- [EXTRACT]
=== Begin Enclosure ===
Monday, June 05, 2006

the best chance at better than the book

The Guardian dishes the top 50 film adaptations made from novels.

1. To Kill a Mockingbird
Robert Mulligan (1962)
Adapted by Horton Foote from Harper Lee's 1960 novel

Lee's first (and so far only) novel was a literary sensation, scooping the Pulitzer prize and shifting 2.5m copies in its first year of publication. Clearly the screen version strikes a similar chord. This is a film we cherish in the same way we cherish It's a Wonderful Life, or The Wizard of Oz. Sensitively scripted by Foote, To Kill a Mockingbird spins a vibrant, child's-eye view of adult torments and boasts a career-best turn from Gregory Peck as the iconic Atticus Finch. Needless to say it could all have been so different. Legend has it that Peck only agreed to the role after the producers' first choice, Rock Hudson, turned it down. - Xan Brooks

2. One Flew Over the Cuckoo's Nest
Milos Forman (1975)
Adapted by Bo Goldman and Lawrence Hauben from the 1962 novel by Ken Kesey

"Which one of you nuts has got any guts?" asks Jack Nicholson in his role as the swaggering Christ figure to the downtrodden inmates at an Oregon mental hospital. Where Kesey's source novel was a hippie-ish allegory on individualism and conformity, Forman's screen version adopted a more earthy, naturalistic approach. But in ditching the book's druggy flavour, Forman earned the author's lifelong enmity. Kesey disowned the movie and went to his grave without ever having seen it.

3. Blade Runner
Ridley Scott (1982)
Adapted by Hampton Fancher and David Webb Peoples from the 1968 novel Do Androids Dream of Electric Sheep? by Philip K Dick

When Dick remarked that the rough cut of Blade Runner looked exactly as he hoped it would, Scott replied that he had never actually read the book (the title was changed because the studio hated it and pinched one from a book by rival author Alan Nourse). Despite that, his vision of a futuristic melting-pot Los Angeles superbly converts Dick's outlandish worldview into an exotic hybrid of film noir and science fiction. The film is now embraced as a contemporary classic.
=== End Enclosure ===
- [DATA SUPPLIED]
=== Begin Enclosure ===
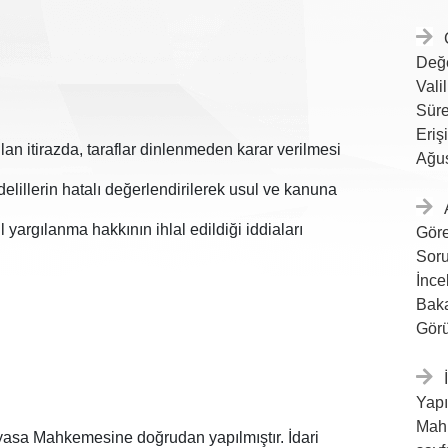
Değ
Vali
Sür
Eri
ılan itirazda, taraflar dinlenmeden karar verilmesi
Ağus
elillerin hatalı değerlendirilerek usul ve kanuna
l yargılanma hakkının ihlal edildiği iddiaları
Gör
Sor
İnc
Baka
Görü
Yap
Mah
yasa Mahkemesine doğrudan yapılmıştır. İdari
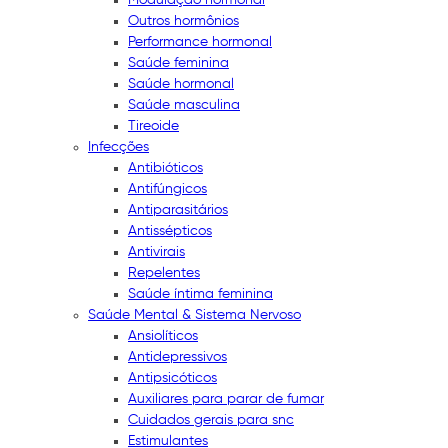
Outros hormônios
Performance hormonal
Saúde feminina
Saúde hormonal
Saúde masculina
Tireoide
Infecções
Antibióticos
Antifúngicos
Antiparasitários
Antissépticos
Antivirais
Repelentes
Saúde íntima feminina
Saúde Mental & Sistema Nervoso
Ansiolíticos
Antidepressivos
Antipsicóticos
Auxiliares para parar de fumar
Cuidados gerais para snc
Estimulantes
=== End Enclosure ===
- [YOUR GOAL] From the post on film adaptations, extract the stretch from "The Guardian dishes" through "Milos Forman (1975)". The items have nothing to do with what follows and can be ignored.

- [RESPONSE AREA]
The Guardian dishes the top 50 film adaptations made from novels.

1. To Kill a Mockingbird
Robert Mulligan (1962)
Adapted by Horton Foote from Harper Lee's 1960 novel

Lee's first (and so far only) novel was a literary sensation, scooping the Pulitzer prize and shifting 2.5m copies in its first year of publication. Clearly the screen version strikes a similar chord. This is a film we cherish in the same way we cherish It's a Wonderful Life, or The Wizard of Oz. Sensitively scripted by Foote, To Kill a Mockingbird spins a vibrant, child's-eye view of adult torments and boasts a career-best turn from Gregory Peck as the iconic Atticus Finch. Needless to say it could all have been so different. Legend has it that Peck only agreed to the role after the producers' first choice, Rock Hudson, turned it down. - Xan Brooks

2. One Flew Over the Cuckoo's Nest
Milos Forman (1975)